# More Calls



## bwilling (Jul 14, 2015)

These are Goose calls, tiger wood, 2 - ambrosia maple, maple burl







Duck calls cherry burl







Goose calls (short reed) the first and second are experimental call made with Webfoot design reeds, the tiger wood is made with three different diameters 7/8, 3/4, and 5/8. The laminated bodies are dymond wood from Hut products.

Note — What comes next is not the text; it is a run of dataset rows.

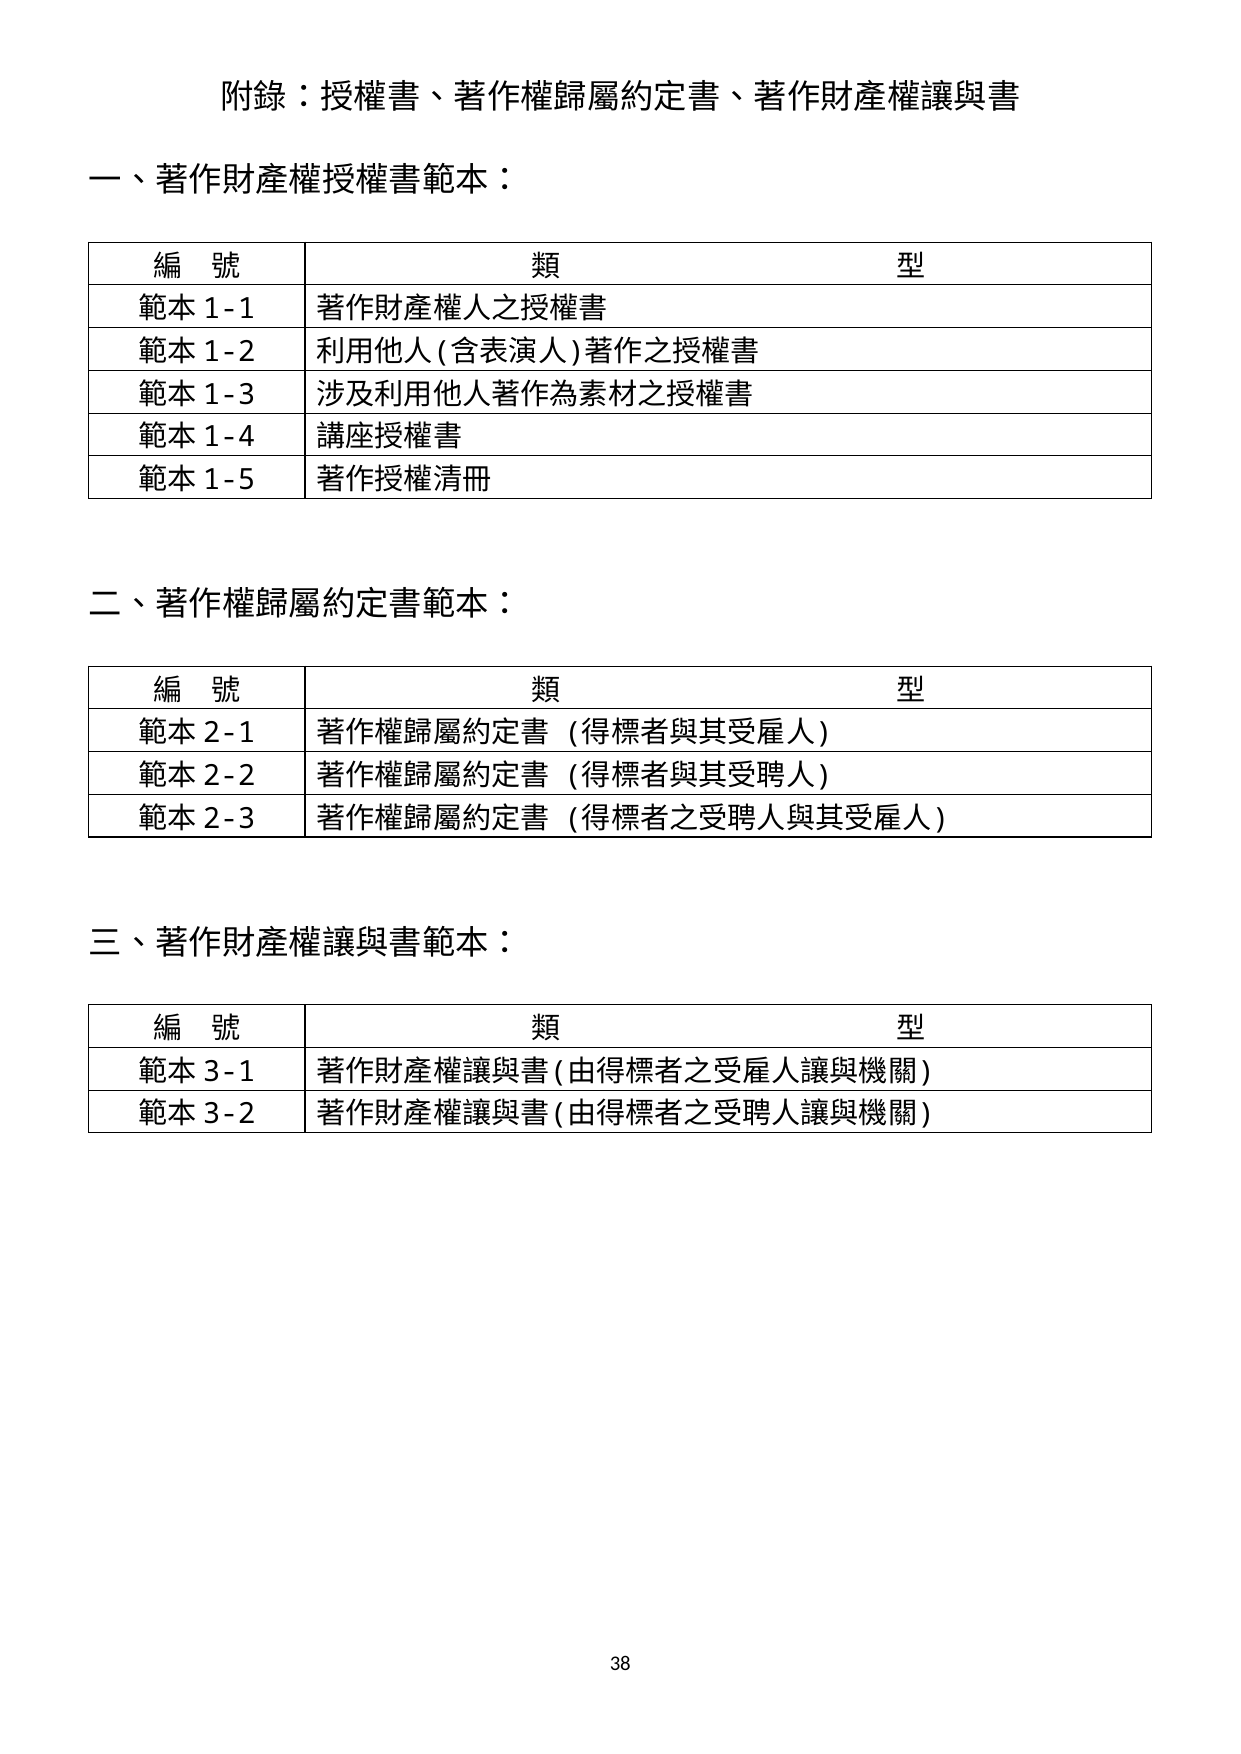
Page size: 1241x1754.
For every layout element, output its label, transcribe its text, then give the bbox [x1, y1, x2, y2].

table_header 類 型 [306, 1005, 1151, 1047]
table_cell 範本2-3 [89, 795, 304, 836]
table_cell 著作權歸屬約定書 (得標者之受聘人與其受雇人) [306, 795, 1151, 836]
table_cell 範本1-3 [89, 371, 304, 412]
table_cell 著作財產權讓與書(由得標者之受聘人讓與機關) [306, 1091, 1151, 1132]
table_cell 著作授權清冊 [306, 456, 1151, 498]
table_cell 講座授權書 [306, 414, 1151, 455]
table_cell 範本3-1 [89, 1048, 304, 1089]
table_cell 範本1-5 [89, 456, 304, 498]
table_header 編 號 [89, 667, 304, 708]
table_header 編 號 [89, 243, 304, 284]
table_header 編 號 [89, 1005, 304, 1047]
table_cell 著作財產權讓與書(由得標者之受雇人讓與機關) [306, 1048, 1151, 1089]
text 附錄：授權書、著作權歸屬約定書、著作財產權讓與書 [89, 75, 1152, 117]
table_cell 著作權歸屬約定書 (得標者與其受雇人) [306, 709, 1151, 751]
table_cell 利用他人(含表演人)著作之授權書 [306, 328, 1151, 370]
table_cell 著作財產權人之授權書 [306, 285, 1151, 327]
table_header 類 型 [306, 667, 1151, 708]
table_cell 範本1-1 [89, 285, 304, 327]
table_cell 範本2-2 [89, 752, 304, 794]
text 一、著作財產權授權書範本： [89, 158, 1152, 200]
table_cell 範本2-1 [89, 709, 304, 751]
table_cell 著作權歸屬約定書 (得標者與其受聘人) [306, 752, 1151, 794]
table_header 類 型 [306, 243, 1151, 284]
text 二、著作權歸屬約定書範本： [89, 582, 1152, 624]
table_cell 涉及利用他人著作為素材之授權書 [306, 371, 1151, 412]
table_cell 範本1-4 [89, 414, 304, 455]
table_cell 範本3-2 [89, 1091, 304, 1132]
table_cell 範本1-2 [89, 328, 304, 370]
text 三、著作財產權讓與書範本： [89, 921, 1152, 962]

These are deer grunts mahogany burl, marble wood, and canary wood








I made these to add to my depleted inventory that I sell at gun shows.


----------



## Cherryville Chuck (Sep 28, 2010)

Nice work Bob.


----------



## Herb Stoops (Aug 28, 2012)

Look great, if they call as good as they look ,the ducks are in trouble.

Herb


----------



## Stick486 (Jan 4, 2013)

nice work...


----------



## bwilling (Jul 14, 2015)

Thanks for the kind words.


----------



## BernieW (Sep 12, 2006)

Beautiful calls and great work.


----------



## RainMan 2.0 (May 6, 2014)

There all very beautiful , thanks for posting


----------



## schnewj (Nov 18, 2013)

Wow! Me likes!


----------



## thomas1389 (Jan 4, 2012)

Great looking stuff!


----------



## ksidwy (Jul 13, 2013)

Nicely done!Congrats !!!!
Sid.


----------



## Multiwood (Feb 24, 2013)

Very nice Bob.


----------